There is no shortage of outer space action adventures from Hollywood these days, whether it be Oscar-winning films like Gravity or Interstellar, or even Marvel universe superhero movies like Guardians of the Galaxy. It seems as though there is at least one big budget film of the genre to be expected each year. But, unlike many others in the category of science fiction adventures, The Martian, directed by Ridley Scott, stands out for its fantastic balance of gripping emotional drama and lighthearted fun.

Based on the popular book by Andy Weir, The Martian is about spunky astronaut Mark Watney, who is presumed dead and mistakenly left behind on Mars by his mission team. In the hopes that he will return to earth he is determined to survive the years on his own on the inhospitable planet, until a rescue mission can reach him. Using his botanist background and an overwhelming amount of positive determination Watney learns to harvest his own food supply and focuses on getting in contact with NASA against seemingly all odds.
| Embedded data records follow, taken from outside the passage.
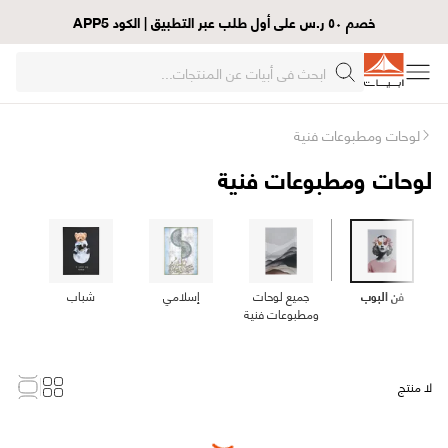
خصم ٥٠ ر.س على أول طلب عبر التطبيق | الكود APP5
لوحات ومطبوعات فنية
لوحات ومطبوعات فنية
فن البوب
جميع لوحات
إسلامي
شباب
عن
ومطبوعات فنية
لا منتج
Loading...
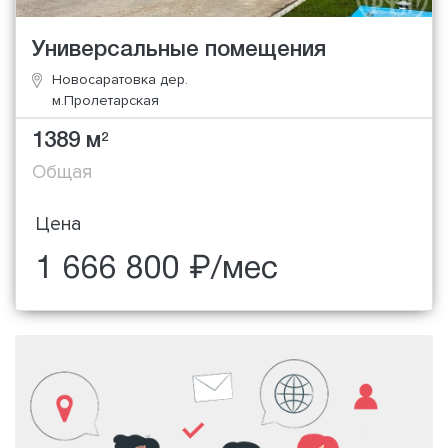
Универсальные помещения
Новосаратовка дер.
м.Пролетарская
1389 м
2
Общая
Цена
1 666 800 ₽/мес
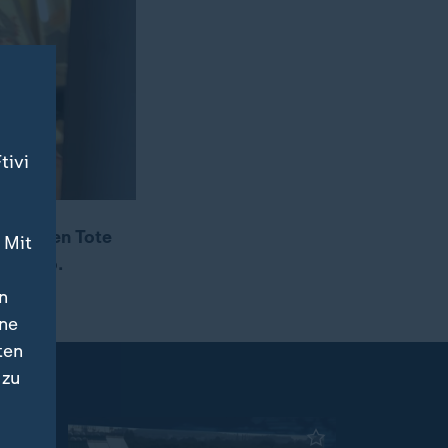
tivi
s sieben Tote
 Mit
 Dnipro.
n
ine
ten
 zu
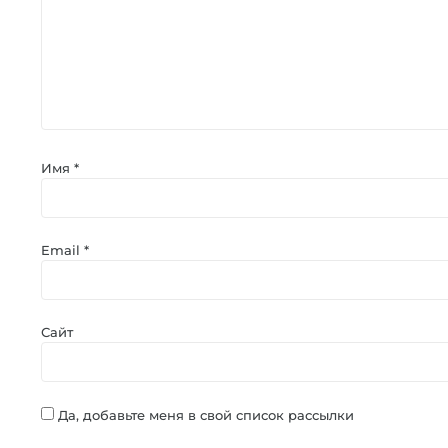
Имя
*
Email
*
Сайт
Да, добавьте меня в свой список рассылки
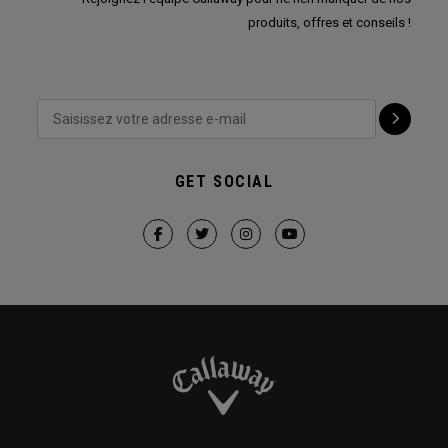
produits, offres et conseils !
GET SOCIAL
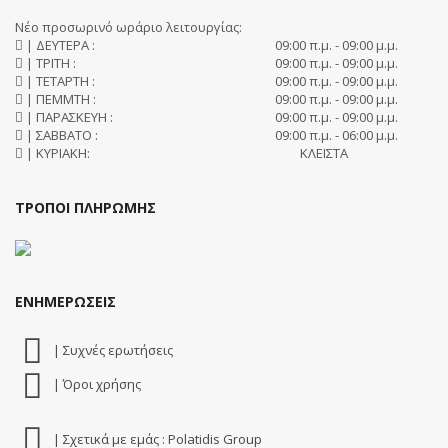
Νέο προσωρινό ωράριο λειτουργίας:
| ΔΕΥΤΕΡΑ :
09:00 π.μ. - 09:00 μ.μ.
| ΤΡΙΤΗ :
09:00 π.μ. - 09:00 μ.μ.
| ΤΕΤΑΡΤΗ :
09:00 π.μ. - 09:00 μ.μ.
| ΠΕΜΜΤΗ :
09:00 π.μ. - 09:00 μ.μ.
| ΠΑΡΑΣΚΕΥΗ :
09:00 π.μ. - 09:00 μ.μ.
| ΣΑΒΒΑΤΟ :
09:00 π.μ. - 06:00 μ.μ.
| ΚΥΡΙΑΚΗ:
ΚΛΕΙΣΤΑ
ΤΡΟΠΟΙ ΠΛΗΡΩΜΗΣ
ΕΝΗΜΕΡΩΣΕΙΣ
| Συχνές ερωτήσεις
| Όροι χρήσης
| Σχετικά με εμάς : Polatidis Group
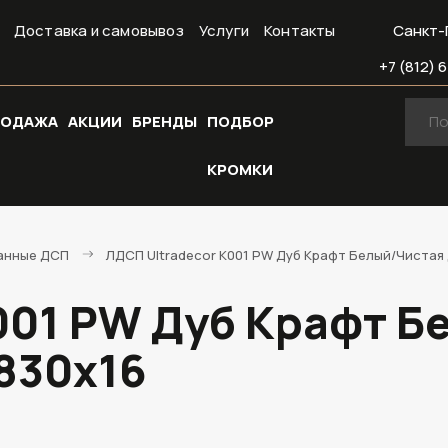
Доставка и самовывоз
Услуги
Контакты
Санкт-
+7 (812) 6
РОДАЖА
АКЦИИ
БРЕНДЫ
ПОДБОР
КРОМКИ
анные ДСП
ЛДСП Ultradecor K001 PW Дуб Крафт Белый/Чистая
001 PW Дуб Крафт Б
830х16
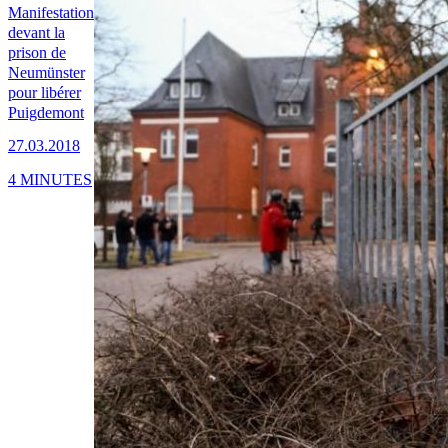
Manifestation
devant la
prison de
Neumünster
pour libérer
Puigdemont
27.03.2018
4 MINUTES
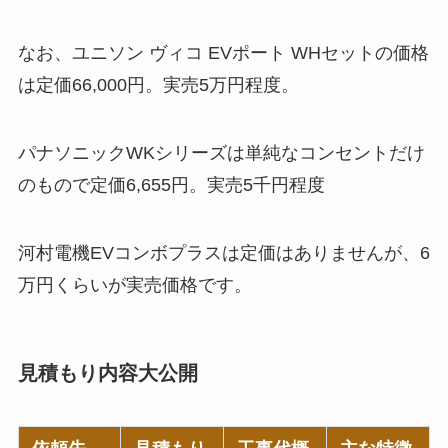
なお、ユニソン ヴィコ EVポート WHセットの価格
は定価66,000円。実売5万円程度。
パナソニックWKシリーズは単純なコンセントだけ
のもので定価6,655円。実売5千円程度
河村電機EVコンボプラスは定価はありませんが、6
万円くらいが実売価格です。
見積もり内容大公開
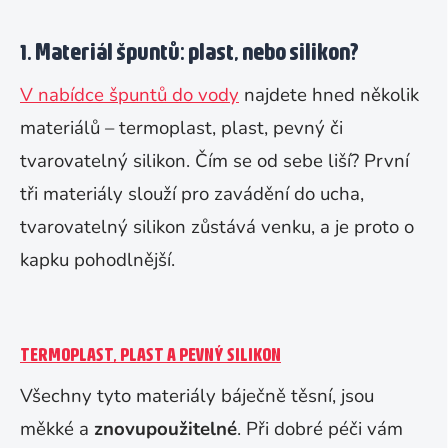
1. Materiál špuntů: plast, nebo silikon?
V nabídce špuntů do vody
najdete hned několik
materiálů – termoplast, plast, pevný či
tvarovatelný silikon. Čím se od sebe liší? První
tři materiály slouží pro zavádění do ucha,
tvarovatelný silikon zůstává venku, a je proto o
kapku pohodlnější.
TERMOPLAST, PLAST A PEVNÝ SILIKON
Všechny tyto materiály báječně těsní, jsou
měkké a
znovupoužitelné
. Při dobré péči vám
The Martian is totally engulfing and entertaining. A far cry from recent space-disaster movies from Hollywood this film plays more as a funny and compelling action adventure rather than a deep, science fiction drama. Given its exploration of personal strength of spirit and humanity’s inherent instincts to help rescue those who have been ‘left behind’, no matter how far the distance (ex. 140 million miles), the film is certainly emotional at times, but it does not weigh down viewers with grief, nor does it require deep personal reflection. The film, much like the book, manages to make light of a terrifying fictional situation of abandonment on Mars with a lead character that is never ready to give up, and who is determined to pass his alone time on a foreign planet with productivity and humour. 
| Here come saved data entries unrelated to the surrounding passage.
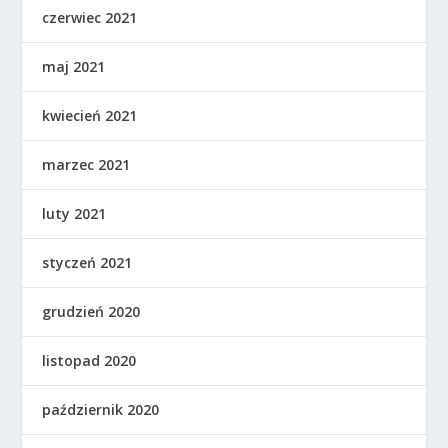
czerwiec 2021
maj 2021
kwiecień 2021
marzec 2021
luty 2021
styczeń 2021
grudzień 2020
listopad 2020
październik 2020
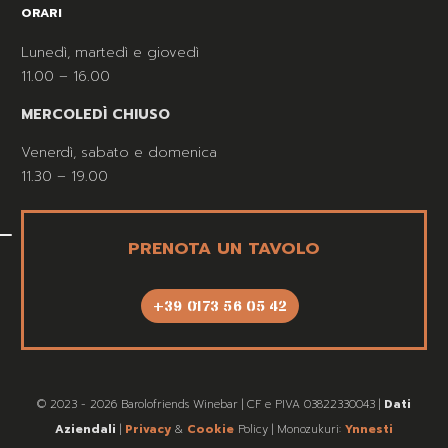
ORARI
Lunedì, martedì e giovedì
11.00 – 16.00
MERCOLEDÌ CHIUSO
Venerdì, sabato e domenica
11.30 – 19.00
PRENOTA UN TAVOLO
+39 0173 56 05 42
© 2023 - 2026 Barolofriends Winebar | CF e PIVA 03822330043 |
Dati
Aziendali
|
Privacy
&
Cookie
Policy | Monozukuri:
Ynnesti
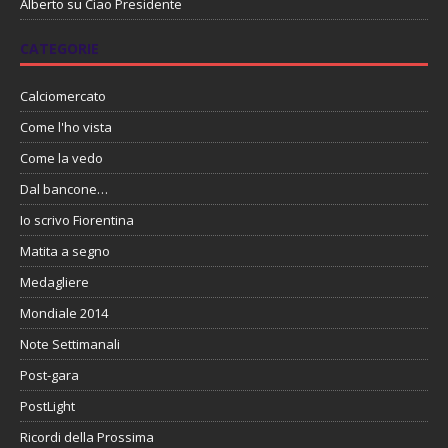
Alberto
su
Ciao Presidente
CATEGORIE
Calciomercato
Come l'ho vista
Come la vedo
Dal bancone…
Io scrivo Fiorentina
Matita a segno
Medagliere
Mondiale 2014
Note Settimanali
Post-gara
PostLight
Ricordi della Prossima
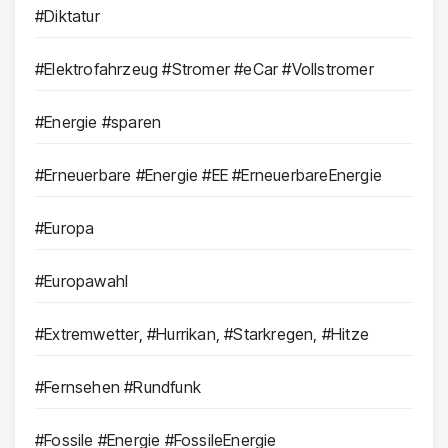
#Diktatur
#Elektrofahrzeug #Stromer #eCar #Vollstromer
#Energie #sparen
#Erneuerbare #Energie #EE #ErneuerbareEnergie
#Europa
#Europawahl
#Extremwetter, #Hurrikan, #Starkregen, #Hitze
#Fernsehen #Rundfunk
#Fossile #Energie #FossileEnergie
There is no shortage of mega Hollywood talent in the film. Matt Damon gives a sparkling performance as the unbreakable Watney. He is smug and lovable playing a character that is a great twist on the otherwise serious and bleak ‘space warriors’ of recent films. Other astronauts played by award winners such as Jessica Chastain and Kate Mara also give strong and memorable performances. But, aside from Damon, the most captivating actors are most likely Jeff Daniels and Chiwetel Ejiofor, who play NASA’s leading voices, distraught and usually in disagreement over how to rescue Watney and save the future of space travel all at once. 

77-year-old director Ridley Scott is no stranger to outer space action adventures. The creator of such science fiction films as Bladerunner and Prometheus, as well as many other big budget films of various genres, he has created another visually stunning 3D extravaganza that immerses the audience within the perils of the deep unknown. The visual effects are outstanding, and the depiction of Mars’ beautiful red, sandy landscapes are stunning on the big screen. Cinematography by Dariusz Wolski and editing by Pietro Scalia deserves a special mention. 

Overall, The Martian is one of the most enjoyable films of this year. It is hands down another great movie in the science fiction adventure genre, with solid performances and fantastic special effects. But unlike its counterparts, this one keeps you laughing, cheering and hooked on in hope for Watney’s rescue throughout.

Verdict: Be sure to catch this captivating and entertaining space adventure on the big screen in 3D!